Un épisode de 1752 [2], nous éclaire sur les relations du couple Pierre Colon et Marie Tirion avec la justice de Folx-les-Caves. En 1751, le couple avait loué la maison de Joseph Chaltin, pour un loyer annuel de 24 florins. Un an plus tard, Chaltin, ne voyant pas venir son argent, demande aux échevins de visiter ledit couple. Ils se font accompagner du sergent et de deux drossarts [3]. Le fait qu'ils se soient fait escorter pourrait indiquer qu'ils avaient été mal reçus lors d'une visite précédente. Ils sont reçus par Marie Tirion, Pierre Colon étant absent à Tirlemont. Elle leur sert du brandevin [4]. Puis, ils commencent à se disputer. Les drossarts jettent les meubles à la rue et chassent violemment Marie Tirion et son enfant de 14 mois. Dans la plainte qu'il adressera au Conseil de Brabant, Pierre Collon indique:
"Qu'après ils eurent accablé d'injures atroces l'épouse du Remontrant et bien bu du brandevin, lesdits drossarts dirent qu'elle devoit sortir de sa maison en se servant à faux de l'authorité Royale par un par le Roy.
Que la dite épouse leur ayant dit qu'elle ne connoissoit aucune cause pour devoir ainsy sortir de sa maison les dits remontrants et autres ont pris les meubles, et les ont jettés sur la rue… La dite épouse du remontrant ayant perdu par tel excès sa Croix d'or, pendants d'oreille d'or, six pièces aux Couronne, une bouteille de brandevin, qui n'étoit cependant pas pleine, et d'autres choses qu'elle ne pouroit encor scavoir presentement.
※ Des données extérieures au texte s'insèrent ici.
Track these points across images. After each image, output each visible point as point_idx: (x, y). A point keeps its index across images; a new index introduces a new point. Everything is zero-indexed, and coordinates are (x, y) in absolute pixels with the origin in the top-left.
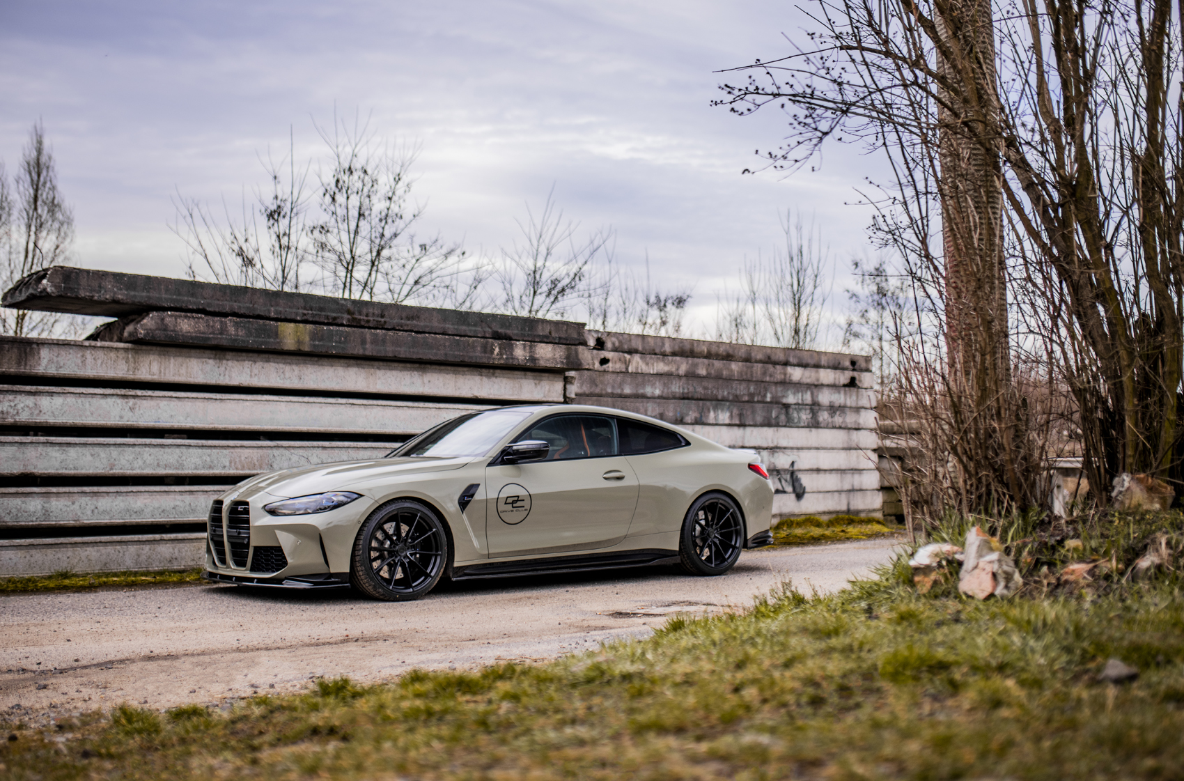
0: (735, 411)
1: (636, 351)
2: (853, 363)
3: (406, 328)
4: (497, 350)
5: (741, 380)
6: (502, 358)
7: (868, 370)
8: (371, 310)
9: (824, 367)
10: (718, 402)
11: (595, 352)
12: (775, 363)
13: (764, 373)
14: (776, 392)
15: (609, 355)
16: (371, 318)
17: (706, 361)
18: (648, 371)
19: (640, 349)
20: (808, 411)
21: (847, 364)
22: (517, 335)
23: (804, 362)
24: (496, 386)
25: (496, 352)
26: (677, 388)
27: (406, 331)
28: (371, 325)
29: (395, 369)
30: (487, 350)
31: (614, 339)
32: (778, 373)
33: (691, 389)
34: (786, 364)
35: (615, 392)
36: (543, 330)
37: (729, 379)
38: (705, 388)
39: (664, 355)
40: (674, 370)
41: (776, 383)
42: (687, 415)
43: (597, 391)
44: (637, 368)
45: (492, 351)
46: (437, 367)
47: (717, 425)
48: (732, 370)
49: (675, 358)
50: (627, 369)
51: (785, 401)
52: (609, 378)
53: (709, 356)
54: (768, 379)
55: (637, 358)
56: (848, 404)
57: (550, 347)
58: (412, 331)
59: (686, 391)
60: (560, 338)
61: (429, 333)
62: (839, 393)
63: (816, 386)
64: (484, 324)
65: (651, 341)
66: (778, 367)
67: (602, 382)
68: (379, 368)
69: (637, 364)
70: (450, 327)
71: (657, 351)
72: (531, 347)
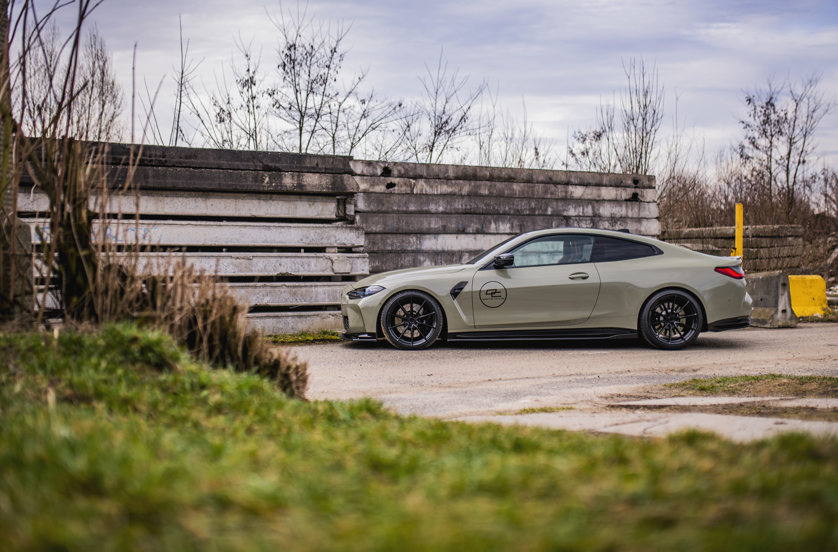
0: (516, 223)
1: (421, 177)
2: (636, 182)
3: (184, 165)
4: (267, 179)
5: (522, 198)
6: (271, 186)
7: (651, 187)
8: (154, 153)
9: (606, 186)
10: (499, 216)
11: (382, 178)
12: (556, 184)
13: (546, 192)
14: (557, 206)
15: (395, 180)
16: (154, 159)
17: (488, 183)
18: (432, 193)
19: (425, 174)
20: (589, 222)
21: (630, 182)
22: (286, 167)
23: (586, 182)
24: (273, 208)
25: (266, 182)
26: (459, 205)
27: (185, 167)
28: (153, 164)
29: (182, 196)
30: (259, 180)
31: (399, 168)
32: (560, 191)
33: (473, 206)
34: (568, 183)
35: (401, 209)
36: (310, 163)
37: (511, 197)
38: (487, 205)
39: (448, 179)
40: (457, 191)
41: (557, 200)
42: (469, 226)
43: (384, 209)
44: (422, 190)
45: (263, 181)
46: (219, 194)
47: (498, 234)
48: (513, 190)
49: (458, 181)
50: (412, 191)
51: (565, 214)
52: (395, 198)
53: (491, 179)
54: (549, 196)
55: (421, 182)
56: (630, 215)
57: (317, 176)
58: (190, 167)
59: (468, 207)
60: (326, 169)
61: (205, 168)
62: (621, 206)
63: (597, 201)
64: (255, 160)
65: (436, 169)
66: (559, 186)
67: (388, 202)
68: (167, 196)
69: (421, 186)
70: (224, 163)
71: (441, 176)
72: (298, 176)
Les excès furent portés si loing qu'il ordonnerent a ladite femme du Remontrant de mettre son enfant agé de quatorze mois sur le rue, en termes, foutés moy cet enfant a la porte, ce quelle a dû faire sur le champ."
A son retour, Pierre Colon fait intenter au Souverain Conseil [5] de Brabant un procès contre Joseph Chaltin de Jauche et trois échevins de Folx-les-Caves. Il demande que Joseph Chaltin et les échevins soient condamnés à payer pour amende une somme de cent pistoles, la moitié aux pauvres de Jauche, l'autre moitié à ceux de "Fooz le Cave".
[1] AELLN, GSN 441.[2] AEBXL , Conseil de Brabant Procès 559.[3] Drossart : officier de police.[4] Brandevin : eau-de-vie de vin.[5] Le Conseil de Brabant est une juridiction supérieure à la justice locale qui est exercée par échevins du lieu pour le compte du seigneur. Elle siégeait à Bruxelles à l'Hôtel de Ville.